OS RETALHOS SÃO TREVOS QUE DÃO SORTE AO CAMINHAR

OS RETALHOS SÃO TREVOS QUE DÃO SORTE AO CAMINHAR
 
Os tecidos que vestem as nossas vidas, com o tempo de rasgam, descosturam ou deixam sobras pelos cantos, onde num certo momento impensável ou até premeditado, se rejuntam e se alinhavam para novamente nos vestir. Seja de todos os formatos, todas as cores ou felpudos contatos, eles costuram o nosso caminhar, em trevos nas estradas, nas encruzilhadas, ou em trevos de sorte para nos remeter, como cartas aos ventos, que sutis ou violentos, nos levam para longe ou para onde lhes bem convir.

Hoje lembro da minha infância, diante de longeva parente, que só era feliz quando juntava os retalhos. Retalhos que achava nos atalhos da sua vida, pois andarilha da lida de ser professora, matrona à toa da vida de todos os outros da família, onde fazia questão de mostrar a serventia de tudo o que lhe cabia, costurava retalhos em colchas, cobertas, almofadas e tapetes, os quais adornavam as camas, as salas e até as cozinhas, onde se cozinham também com a junção dos temperos de folhas e ervas, grãos e farelos, cebolas e alhos.

E aí eu pensava, numa juventude que ainda não compreendia, como a chatice de parentes idosos, nos pareciam raivosos soslaios que ardiam nosso couro. Só víamos os reclames como enxames, lembrando os marimbondos e todas as abelhas quando nos ferroavam em defesa do néctar das flores de cones, em que teimávamos buscar prender nossas amigas do mel, apenas pelo prazer de mostrar que éramos ágeis e espertos.

Mas a vida caminha, mesmo que o seja sem termos um escriba Pero Vaz, pois o tempo urge com a sua própria velocidade, e aos poucos também vamos aprendendo que nem todo tecido nos serve inteiros, mas partidos ao meio ou em pequenos retalhos, fazendo as costuras, as dobras, as mangas, bordados ou cangas, florindo as nossas lembranças com os montes embaralhados de cores, que deixaram amores pelos tempos de outrora.

Pois a juventude se vai brevemente, e como toda semente, se rompe e brota, para nos fazer timoneiros dos nossos próprios barcos, ciclistas das nossas próprias rodas, fermento e motor que gerarão novas vidas, entre as quedas, arranhões e feridas, que ganhamos sempre que a subida da nossa escalada encontre terrenos e escarpas sem degraus e corrimões que nos apoiem ou nos impeçam de ralar os nossos joelhos, canelas ou dedos, quebrando as unhas, que não são fortes como as garras das águias, leões ou harpias, que caçam com elas.

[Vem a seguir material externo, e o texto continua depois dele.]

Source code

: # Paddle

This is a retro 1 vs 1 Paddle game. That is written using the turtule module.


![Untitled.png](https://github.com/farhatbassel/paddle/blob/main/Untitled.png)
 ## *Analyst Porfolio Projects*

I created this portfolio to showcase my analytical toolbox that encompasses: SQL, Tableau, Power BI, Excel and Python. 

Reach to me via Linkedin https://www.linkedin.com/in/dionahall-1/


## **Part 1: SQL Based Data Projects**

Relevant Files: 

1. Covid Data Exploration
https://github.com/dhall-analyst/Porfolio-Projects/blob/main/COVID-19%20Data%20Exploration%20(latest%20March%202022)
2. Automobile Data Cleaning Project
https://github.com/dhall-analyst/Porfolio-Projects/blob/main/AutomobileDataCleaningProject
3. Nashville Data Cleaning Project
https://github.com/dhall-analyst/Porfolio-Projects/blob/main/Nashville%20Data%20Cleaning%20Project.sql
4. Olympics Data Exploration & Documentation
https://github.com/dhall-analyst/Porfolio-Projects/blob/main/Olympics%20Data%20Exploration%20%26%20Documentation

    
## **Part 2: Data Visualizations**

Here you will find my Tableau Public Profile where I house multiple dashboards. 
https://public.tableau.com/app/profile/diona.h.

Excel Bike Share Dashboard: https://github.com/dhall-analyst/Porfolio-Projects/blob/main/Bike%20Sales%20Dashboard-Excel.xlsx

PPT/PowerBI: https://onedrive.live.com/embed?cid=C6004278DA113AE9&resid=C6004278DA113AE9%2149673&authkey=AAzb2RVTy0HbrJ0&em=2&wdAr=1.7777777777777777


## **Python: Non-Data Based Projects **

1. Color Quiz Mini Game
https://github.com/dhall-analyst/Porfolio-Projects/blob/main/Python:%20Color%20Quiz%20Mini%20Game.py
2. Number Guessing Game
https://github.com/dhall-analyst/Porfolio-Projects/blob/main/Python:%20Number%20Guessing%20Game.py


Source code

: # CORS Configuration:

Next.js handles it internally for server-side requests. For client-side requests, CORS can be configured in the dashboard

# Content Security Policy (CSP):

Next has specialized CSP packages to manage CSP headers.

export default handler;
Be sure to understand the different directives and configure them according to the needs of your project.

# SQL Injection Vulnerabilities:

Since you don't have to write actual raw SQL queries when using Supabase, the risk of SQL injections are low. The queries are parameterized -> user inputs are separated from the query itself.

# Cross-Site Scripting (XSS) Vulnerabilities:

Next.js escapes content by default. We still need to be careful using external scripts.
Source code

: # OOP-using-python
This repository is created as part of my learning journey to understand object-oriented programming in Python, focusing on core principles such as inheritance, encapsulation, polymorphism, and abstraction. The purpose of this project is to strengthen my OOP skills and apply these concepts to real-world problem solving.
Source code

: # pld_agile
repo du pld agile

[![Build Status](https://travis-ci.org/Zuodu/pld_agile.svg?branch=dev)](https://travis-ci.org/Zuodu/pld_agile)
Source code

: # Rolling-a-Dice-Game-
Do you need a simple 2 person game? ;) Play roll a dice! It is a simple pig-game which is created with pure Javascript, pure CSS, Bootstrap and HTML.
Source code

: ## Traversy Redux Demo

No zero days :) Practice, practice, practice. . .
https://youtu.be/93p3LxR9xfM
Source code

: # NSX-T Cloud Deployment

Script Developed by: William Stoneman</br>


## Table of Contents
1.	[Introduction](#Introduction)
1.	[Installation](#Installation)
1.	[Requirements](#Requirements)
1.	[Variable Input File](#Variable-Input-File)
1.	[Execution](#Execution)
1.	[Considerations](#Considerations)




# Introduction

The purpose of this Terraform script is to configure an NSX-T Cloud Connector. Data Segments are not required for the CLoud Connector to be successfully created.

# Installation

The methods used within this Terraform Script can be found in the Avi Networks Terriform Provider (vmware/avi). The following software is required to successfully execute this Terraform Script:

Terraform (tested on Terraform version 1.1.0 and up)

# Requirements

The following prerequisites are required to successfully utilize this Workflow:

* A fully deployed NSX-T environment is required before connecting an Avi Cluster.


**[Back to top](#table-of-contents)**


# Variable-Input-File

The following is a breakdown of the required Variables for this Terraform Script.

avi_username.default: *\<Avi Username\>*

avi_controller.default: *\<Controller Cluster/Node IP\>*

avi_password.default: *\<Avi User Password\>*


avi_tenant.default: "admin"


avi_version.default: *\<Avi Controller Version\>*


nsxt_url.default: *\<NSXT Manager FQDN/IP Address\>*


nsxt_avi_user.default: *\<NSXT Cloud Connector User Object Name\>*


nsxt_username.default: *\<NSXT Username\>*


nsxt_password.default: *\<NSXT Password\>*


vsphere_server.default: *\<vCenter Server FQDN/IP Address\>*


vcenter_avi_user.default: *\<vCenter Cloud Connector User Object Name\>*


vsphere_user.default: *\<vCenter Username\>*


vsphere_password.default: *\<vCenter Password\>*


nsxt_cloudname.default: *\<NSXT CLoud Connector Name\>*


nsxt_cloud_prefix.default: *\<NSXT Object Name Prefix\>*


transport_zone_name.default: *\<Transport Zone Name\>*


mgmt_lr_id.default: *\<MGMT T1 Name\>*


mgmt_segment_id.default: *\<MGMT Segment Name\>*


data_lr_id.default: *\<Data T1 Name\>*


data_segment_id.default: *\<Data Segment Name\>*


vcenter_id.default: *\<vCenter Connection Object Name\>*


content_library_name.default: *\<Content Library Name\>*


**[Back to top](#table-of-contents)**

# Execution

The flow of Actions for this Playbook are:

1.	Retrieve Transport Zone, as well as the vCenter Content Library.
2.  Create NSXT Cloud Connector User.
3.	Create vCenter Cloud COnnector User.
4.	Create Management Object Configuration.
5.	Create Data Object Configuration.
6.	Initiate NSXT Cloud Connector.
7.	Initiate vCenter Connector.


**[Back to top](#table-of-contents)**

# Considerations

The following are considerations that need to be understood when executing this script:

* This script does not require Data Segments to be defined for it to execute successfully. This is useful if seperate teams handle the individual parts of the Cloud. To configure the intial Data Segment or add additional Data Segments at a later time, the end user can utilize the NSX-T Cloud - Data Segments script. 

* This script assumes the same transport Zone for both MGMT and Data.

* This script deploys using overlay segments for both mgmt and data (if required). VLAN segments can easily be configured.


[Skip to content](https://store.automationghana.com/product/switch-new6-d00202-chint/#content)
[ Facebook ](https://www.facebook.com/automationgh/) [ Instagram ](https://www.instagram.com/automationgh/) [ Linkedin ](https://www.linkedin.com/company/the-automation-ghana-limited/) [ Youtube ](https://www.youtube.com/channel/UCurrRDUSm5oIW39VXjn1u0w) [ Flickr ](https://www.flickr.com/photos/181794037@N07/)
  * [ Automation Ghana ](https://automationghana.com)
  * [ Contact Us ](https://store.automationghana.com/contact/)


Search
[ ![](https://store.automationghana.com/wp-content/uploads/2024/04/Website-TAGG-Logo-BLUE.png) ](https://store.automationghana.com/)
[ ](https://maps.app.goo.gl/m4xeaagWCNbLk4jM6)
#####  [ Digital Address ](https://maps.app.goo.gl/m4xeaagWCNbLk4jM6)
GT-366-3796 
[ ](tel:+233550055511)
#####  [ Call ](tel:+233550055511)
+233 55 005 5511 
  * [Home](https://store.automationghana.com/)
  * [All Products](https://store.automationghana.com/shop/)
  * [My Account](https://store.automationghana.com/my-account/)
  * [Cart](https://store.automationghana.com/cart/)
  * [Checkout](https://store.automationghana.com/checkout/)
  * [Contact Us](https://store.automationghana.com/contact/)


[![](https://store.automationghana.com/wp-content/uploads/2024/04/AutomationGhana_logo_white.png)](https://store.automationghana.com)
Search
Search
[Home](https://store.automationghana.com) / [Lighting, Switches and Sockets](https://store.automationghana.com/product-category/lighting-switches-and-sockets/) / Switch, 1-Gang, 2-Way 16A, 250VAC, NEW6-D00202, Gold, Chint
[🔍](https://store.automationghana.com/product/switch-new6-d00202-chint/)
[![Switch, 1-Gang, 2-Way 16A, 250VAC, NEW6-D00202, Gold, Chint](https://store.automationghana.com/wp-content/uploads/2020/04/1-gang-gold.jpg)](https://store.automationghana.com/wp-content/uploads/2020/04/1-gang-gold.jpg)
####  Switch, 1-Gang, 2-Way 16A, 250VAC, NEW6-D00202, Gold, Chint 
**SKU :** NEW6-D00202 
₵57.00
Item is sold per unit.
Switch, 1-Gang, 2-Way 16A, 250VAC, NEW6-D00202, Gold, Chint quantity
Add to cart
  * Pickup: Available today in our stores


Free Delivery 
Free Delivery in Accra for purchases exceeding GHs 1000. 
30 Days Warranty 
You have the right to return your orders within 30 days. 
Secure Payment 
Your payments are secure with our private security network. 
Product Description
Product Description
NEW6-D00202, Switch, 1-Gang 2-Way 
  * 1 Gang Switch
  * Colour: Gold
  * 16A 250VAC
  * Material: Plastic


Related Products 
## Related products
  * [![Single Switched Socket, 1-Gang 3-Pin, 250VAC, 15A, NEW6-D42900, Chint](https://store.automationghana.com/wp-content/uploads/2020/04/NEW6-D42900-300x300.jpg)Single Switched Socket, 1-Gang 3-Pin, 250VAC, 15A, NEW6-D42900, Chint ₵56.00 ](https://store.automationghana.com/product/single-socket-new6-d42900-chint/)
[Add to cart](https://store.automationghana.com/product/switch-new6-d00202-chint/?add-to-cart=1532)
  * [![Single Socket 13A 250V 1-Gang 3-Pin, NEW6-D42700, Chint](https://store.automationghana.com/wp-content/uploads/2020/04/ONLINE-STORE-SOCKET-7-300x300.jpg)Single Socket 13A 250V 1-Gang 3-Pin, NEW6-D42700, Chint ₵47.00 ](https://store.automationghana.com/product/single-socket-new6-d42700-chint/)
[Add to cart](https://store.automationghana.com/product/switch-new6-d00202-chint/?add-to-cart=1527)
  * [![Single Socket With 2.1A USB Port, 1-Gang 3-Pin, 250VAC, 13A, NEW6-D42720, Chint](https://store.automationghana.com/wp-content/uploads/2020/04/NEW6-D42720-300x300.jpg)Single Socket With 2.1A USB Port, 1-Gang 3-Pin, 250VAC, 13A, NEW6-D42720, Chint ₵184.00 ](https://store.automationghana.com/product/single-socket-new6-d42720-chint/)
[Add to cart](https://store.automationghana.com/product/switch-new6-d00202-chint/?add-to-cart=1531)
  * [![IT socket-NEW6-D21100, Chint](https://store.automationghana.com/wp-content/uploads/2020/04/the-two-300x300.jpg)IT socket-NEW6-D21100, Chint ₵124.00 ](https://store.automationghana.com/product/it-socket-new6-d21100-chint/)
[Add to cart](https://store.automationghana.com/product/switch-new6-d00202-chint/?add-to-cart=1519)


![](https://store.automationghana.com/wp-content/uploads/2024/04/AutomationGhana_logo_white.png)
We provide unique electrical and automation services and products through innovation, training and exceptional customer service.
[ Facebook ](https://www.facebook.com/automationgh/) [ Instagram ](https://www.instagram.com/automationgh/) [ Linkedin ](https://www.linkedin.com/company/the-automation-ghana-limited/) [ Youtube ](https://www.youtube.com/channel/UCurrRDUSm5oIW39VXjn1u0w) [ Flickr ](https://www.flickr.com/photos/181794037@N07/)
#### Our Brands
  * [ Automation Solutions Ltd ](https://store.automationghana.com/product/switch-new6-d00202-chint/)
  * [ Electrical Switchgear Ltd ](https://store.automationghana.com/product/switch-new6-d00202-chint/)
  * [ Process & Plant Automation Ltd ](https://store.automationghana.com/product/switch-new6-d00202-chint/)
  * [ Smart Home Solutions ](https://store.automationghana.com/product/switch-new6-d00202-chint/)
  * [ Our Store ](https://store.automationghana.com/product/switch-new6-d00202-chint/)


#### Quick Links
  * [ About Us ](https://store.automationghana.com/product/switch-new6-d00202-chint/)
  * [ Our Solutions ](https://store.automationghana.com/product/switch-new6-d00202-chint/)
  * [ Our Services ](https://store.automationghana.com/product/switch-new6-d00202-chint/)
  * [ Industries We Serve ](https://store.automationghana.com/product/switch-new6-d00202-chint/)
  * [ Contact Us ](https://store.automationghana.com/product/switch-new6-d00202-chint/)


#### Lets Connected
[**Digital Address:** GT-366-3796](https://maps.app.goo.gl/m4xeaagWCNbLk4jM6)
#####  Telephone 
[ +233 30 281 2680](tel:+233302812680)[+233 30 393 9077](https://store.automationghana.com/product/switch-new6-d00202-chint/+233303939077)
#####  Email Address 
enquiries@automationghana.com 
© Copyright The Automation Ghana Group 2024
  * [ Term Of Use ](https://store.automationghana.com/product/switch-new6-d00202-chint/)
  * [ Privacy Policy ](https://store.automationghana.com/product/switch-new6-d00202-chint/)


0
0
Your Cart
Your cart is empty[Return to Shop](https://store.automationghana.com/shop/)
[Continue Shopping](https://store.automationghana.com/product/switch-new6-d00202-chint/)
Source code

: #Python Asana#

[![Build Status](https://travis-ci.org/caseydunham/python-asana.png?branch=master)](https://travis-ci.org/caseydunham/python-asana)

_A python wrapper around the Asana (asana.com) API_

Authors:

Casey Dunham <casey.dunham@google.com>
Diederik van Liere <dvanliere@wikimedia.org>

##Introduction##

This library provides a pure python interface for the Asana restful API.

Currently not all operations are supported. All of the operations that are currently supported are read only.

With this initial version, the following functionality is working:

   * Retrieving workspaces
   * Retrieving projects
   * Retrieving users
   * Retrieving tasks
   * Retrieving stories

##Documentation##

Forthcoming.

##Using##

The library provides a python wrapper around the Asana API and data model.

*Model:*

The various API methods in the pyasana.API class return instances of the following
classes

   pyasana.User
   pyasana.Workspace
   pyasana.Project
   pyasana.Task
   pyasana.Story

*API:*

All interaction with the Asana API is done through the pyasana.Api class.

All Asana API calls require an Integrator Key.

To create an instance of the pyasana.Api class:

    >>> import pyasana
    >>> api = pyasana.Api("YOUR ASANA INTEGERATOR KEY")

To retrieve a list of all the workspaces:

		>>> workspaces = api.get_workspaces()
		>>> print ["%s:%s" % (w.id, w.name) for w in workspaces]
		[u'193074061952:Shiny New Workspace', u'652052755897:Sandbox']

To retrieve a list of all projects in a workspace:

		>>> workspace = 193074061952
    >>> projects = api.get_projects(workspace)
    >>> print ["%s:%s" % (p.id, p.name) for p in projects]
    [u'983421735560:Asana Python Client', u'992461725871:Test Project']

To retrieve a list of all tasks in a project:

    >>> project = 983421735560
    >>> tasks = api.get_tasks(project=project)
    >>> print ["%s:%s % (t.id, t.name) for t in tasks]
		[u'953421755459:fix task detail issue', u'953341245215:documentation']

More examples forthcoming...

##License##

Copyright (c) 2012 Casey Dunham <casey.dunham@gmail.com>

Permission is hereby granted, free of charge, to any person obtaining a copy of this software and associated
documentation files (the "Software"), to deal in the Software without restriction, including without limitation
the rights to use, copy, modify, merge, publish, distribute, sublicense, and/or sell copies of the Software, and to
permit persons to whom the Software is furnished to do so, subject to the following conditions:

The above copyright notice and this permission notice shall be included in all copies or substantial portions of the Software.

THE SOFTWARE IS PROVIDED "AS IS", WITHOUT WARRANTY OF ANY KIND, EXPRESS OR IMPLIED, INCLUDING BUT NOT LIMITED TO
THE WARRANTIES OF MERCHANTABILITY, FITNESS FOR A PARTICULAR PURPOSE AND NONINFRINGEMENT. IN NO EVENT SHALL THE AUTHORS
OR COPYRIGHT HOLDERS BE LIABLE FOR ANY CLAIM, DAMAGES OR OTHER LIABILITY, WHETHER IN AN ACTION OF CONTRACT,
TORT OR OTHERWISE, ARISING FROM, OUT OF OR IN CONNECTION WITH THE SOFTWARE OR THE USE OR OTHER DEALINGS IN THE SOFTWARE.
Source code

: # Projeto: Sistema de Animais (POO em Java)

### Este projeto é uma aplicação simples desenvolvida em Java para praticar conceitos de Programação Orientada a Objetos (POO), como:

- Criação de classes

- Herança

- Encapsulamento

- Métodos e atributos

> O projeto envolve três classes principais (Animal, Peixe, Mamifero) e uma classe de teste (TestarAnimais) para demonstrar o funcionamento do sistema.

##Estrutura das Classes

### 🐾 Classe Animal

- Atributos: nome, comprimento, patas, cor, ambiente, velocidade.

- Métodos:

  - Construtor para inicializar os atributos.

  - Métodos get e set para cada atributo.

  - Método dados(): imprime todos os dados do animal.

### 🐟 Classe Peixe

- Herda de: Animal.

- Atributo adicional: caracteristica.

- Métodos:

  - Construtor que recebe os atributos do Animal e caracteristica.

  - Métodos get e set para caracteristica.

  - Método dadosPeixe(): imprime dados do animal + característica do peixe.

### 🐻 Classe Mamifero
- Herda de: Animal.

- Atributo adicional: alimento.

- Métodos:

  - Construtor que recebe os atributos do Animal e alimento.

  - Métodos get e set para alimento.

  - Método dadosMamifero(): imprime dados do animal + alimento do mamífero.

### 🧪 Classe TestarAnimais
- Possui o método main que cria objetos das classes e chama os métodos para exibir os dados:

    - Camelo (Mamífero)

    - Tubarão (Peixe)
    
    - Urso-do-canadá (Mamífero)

E eu retorno aos exemplos dos antigos, de tios e tias, de sangue da família ou ajuntados, pela vizinhança amiga e companheira, que nos curavam as feridas, mesmo quando os muros íamos pular, buscando aquela manga doce ou a goiaba, as carambolas e outras frutas em todas as chácaras que os quintais das casas tinham, e nos deixavam a "curiar", com a curiosidade da pureza e ingenuidade como leveza, como resposta da natureza, que em toda criança é o que há.

E é assim que aprendemos que os passos que nós marcamos nos retalhos, são como trevos que se despetalam, mas mais que azar, nos trazem sorte de termos vivido como os periquitos e os sabiás, que furavam os frutos que achavam no caminho. Mas como todo pássaro ou cachorrinho, voltávamos para casa ou para o ninho, de nossos mães e tias a nos esperar, naqueles fins de tarde para o banho de bacia, tomado junto com todas as crias, pois a fartura não era de ouro ou de dinheiro, mas de carinho bem brejeiro de nossas mães a nos acarinhar.

É desse jeito que aprendemos a caminhar pelas estradas, enfrentando trevos e encruzilhadas, para com nossos próprios passos encontrar as nossas fadas ou magos e mestres para a jornada de nossas vidas perpetrar. E quando a saudade daqueles dias tão singelos, bate forte ao coração, colocamos ele em nossas mãos, pra lhe sentir os batimentos, que dão o ritmo e o sustento ao nosso sangue a irrigar as nossas veias e artérias de caminhos, mesmo com todos os espinhos que sempre teremos que enfrentar.

Mas com o gibão, caneleiras e as capangas que protegem, seremos as batutas que regerão todas as lutas e as nossas sinfonias e óperas, que mudarão o existir nesse planeta, o qual está carente e perneta. E enfim seremos como a muleta que tornará tudo o que há, em paraíso já aqui nessa batida, de trabalho e acolhida que toda a Terra sempre nos dá, já que ela se retalha em todo tipo de ambiente, mesmo para o mais frágil e carente, nos sendo trevos da sorte para caminhar.